生きていたときと、同じ姿で。

 生身の肉体を持つ娃と、また一緒に過ごせる方法が、あるはずなのだ。

 大國さんの授業の成績? ナミネさんたちが結んだという契約?

 知るかよ、そんなこと。

 僕は僕だけの、僕自身の大切なモノのためなら、他の全てを、切り捨てることが出来る。
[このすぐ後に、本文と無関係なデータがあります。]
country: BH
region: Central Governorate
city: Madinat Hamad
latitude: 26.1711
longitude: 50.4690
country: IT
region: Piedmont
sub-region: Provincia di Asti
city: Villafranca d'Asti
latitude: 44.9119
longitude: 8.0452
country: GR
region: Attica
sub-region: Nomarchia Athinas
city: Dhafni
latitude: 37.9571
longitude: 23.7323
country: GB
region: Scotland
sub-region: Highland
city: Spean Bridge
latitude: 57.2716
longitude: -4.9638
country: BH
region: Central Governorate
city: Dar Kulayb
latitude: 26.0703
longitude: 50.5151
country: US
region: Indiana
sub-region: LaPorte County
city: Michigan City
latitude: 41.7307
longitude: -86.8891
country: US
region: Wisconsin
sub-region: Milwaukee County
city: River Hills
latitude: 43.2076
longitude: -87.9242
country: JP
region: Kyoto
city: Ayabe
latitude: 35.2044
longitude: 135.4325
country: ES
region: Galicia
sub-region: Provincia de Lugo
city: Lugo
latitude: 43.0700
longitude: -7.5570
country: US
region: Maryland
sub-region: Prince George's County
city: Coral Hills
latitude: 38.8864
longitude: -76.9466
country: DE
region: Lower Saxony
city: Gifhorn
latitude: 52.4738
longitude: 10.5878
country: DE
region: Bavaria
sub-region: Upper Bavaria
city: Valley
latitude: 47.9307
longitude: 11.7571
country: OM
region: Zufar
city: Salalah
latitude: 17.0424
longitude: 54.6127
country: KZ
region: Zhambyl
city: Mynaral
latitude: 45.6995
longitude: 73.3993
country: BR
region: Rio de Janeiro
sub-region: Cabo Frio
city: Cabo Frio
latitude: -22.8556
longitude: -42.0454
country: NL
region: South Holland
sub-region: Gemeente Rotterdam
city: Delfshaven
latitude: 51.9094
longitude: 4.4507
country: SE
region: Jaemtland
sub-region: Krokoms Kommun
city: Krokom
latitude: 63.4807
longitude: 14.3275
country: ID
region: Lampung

 僕の決意を知った紗夜は生唾を飲み込むと、挑むようにこちらを睨む。

「……でも、どうするんだ? 漣。未来人の肩を持つわけじゃないけど、娃は死んだ。その未来は、確定しているんだろ? その事実を揺るがさない、ギリギリの範囲っていうことで、娃をAIとして蘇らせたわけなんだから」

 その言葉に、僕はうなずく。

「そうだね。そもそも、タイムパラドックスは発生しない。それは、未来で証明されている。だから、その事実を動かすことは、出来ないんだ」

 そう言った僕を、紗夜がため息を吐きながら一瞥する。

「だったら、お前も自分が何を言っているのか、わかっているんだろ? 生身の人間を蘇らせるような行動は、行えないか、失敗するんだぞ!」

「そうだね、紗夜。この地球に住む、この世界の時間軸にそって生きている僕らなら、そうだと思うよ」

 その僕の言葉に、紗夜は弾かれたように顔を上げた。

 驚愕の表情を浮かべる幼馴染に向かって、僕は口を開く。

「『異世界があるんだったら、未来人だってこの過去に来てもいいし、何なら宇宙人がやって来たっておかしくない』お前が言った言葉だぞ? 紗夜」

 わなわなと口を震わせながら、幼馴染は、僕から一歩距離を取る。

「まさか、お前、異世界人に娃を蘇らせる手伝いをさせよう、っていうのか?」

 しかし、紗夜はすぐに、首を振った。

「でも、ボクらとは違う世界の住人を呼んだところで、この世界の時間に来れば、同じ世界線に乗ることになる。やっぱり、タイムパラドックスは起こせないっていう未来は超えられないぞ!」

「十分に発達した科学技術は、魔法と見分けがつかない」

 それは、クラークの三法則の一つだ。

 でもそれは、逆の意味合いも含んでいる。

「なら、十分に体系化された魔術技術は、科学と区別できないはずだ。そうだろう? 紗夜」

 そして僕は、幼馴染の方へ、一歩歩み寄る。

「だから僕が呼びたい異世界人は、タイムパラドックスが起こらない、という科学を塗り替えるだけの魔法や魔術理論を持ち得る、そんな存在なんだよ!」

 大昔は世界は平面だったし、宇宙の星々は地球を中心に回っていた。

 過去に提唱された理論は、更に未来では否定されることだって、普通にありえる。

 ……だったら、更に未来で証明されればいい。タイムパラドックスは、やっぱり起こるんだって。かつて過去の理論が否定されたように、大國さんたちの未来が否定される過去につながる、そんな可能性を持つ異世界人を呼べばいい。

 これはいわば、理論の潰し合い。概念の殴り合いだ。

 大國さんがやって来た未来で証明されているもの(タイムパラドックスは起こならい)が、彼女の更に未来で覆される(タイムパラドックスは起こり得る)のであれば、僕の生きているこの時代でタイムパラドックスが発生しても、何ら矛盾は生じない。

 だから僕は今、渇望している。

 タイムパラドックスは起こせないという確立された理論を、かつてそんな事も言われていたよね、と過去にしてしまう概念をこの地球上に出現させることを。